▸ Task instructions: Transcribe, exactly as they appear, only the lines from the one holding "con controllo muovi-mangia" through the end of the entries below.

*** Opening of Data supplied ***

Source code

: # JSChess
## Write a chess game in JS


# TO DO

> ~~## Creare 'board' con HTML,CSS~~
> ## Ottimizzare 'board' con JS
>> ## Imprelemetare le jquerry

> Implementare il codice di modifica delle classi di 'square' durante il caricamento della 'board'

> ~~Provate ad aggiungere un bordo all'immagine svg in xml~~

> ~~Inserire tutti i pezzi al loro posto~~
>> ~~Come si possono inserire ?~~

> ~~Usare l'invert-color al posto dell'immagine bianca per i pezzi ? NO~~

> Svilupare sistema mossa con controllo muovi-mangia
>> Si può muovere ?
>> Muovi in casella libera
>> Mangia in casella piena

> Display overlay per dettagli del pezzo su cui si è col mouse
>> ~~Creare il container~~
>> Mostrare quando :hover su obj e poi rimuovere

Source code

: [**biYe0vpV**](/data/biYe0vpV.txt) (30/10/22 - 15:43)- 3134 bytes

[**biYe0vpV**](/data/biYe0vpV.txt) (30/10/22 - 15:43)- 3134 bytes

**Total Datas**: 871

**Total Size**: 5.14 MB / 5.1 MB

*** Close of Data supplied ***

▸ Task solution:
> Svilupare sistema mossa con controllo muovi-mangia
>> Si può muovere ?
>> Muovi in casella libera
>> Mangia in casella piena

> Display overlay per dettagli del pezzo su cui si è col mouse
>> ~~Creare il container~~
>> Mostrare quando :hover su obj e poi rimuovere

Source code

: [**biYe0vpV**](/data/biYe0vpV.txt) (30/10/22 - 15:43)- 3134 bytes

[**biYe0vpV**](/data/biYe0vpV.txt) (30/10/22 - 15:43)- 3134 bytes

**Total Datas**: 871

**Total Size**: 5.14 MB / 5.1 MB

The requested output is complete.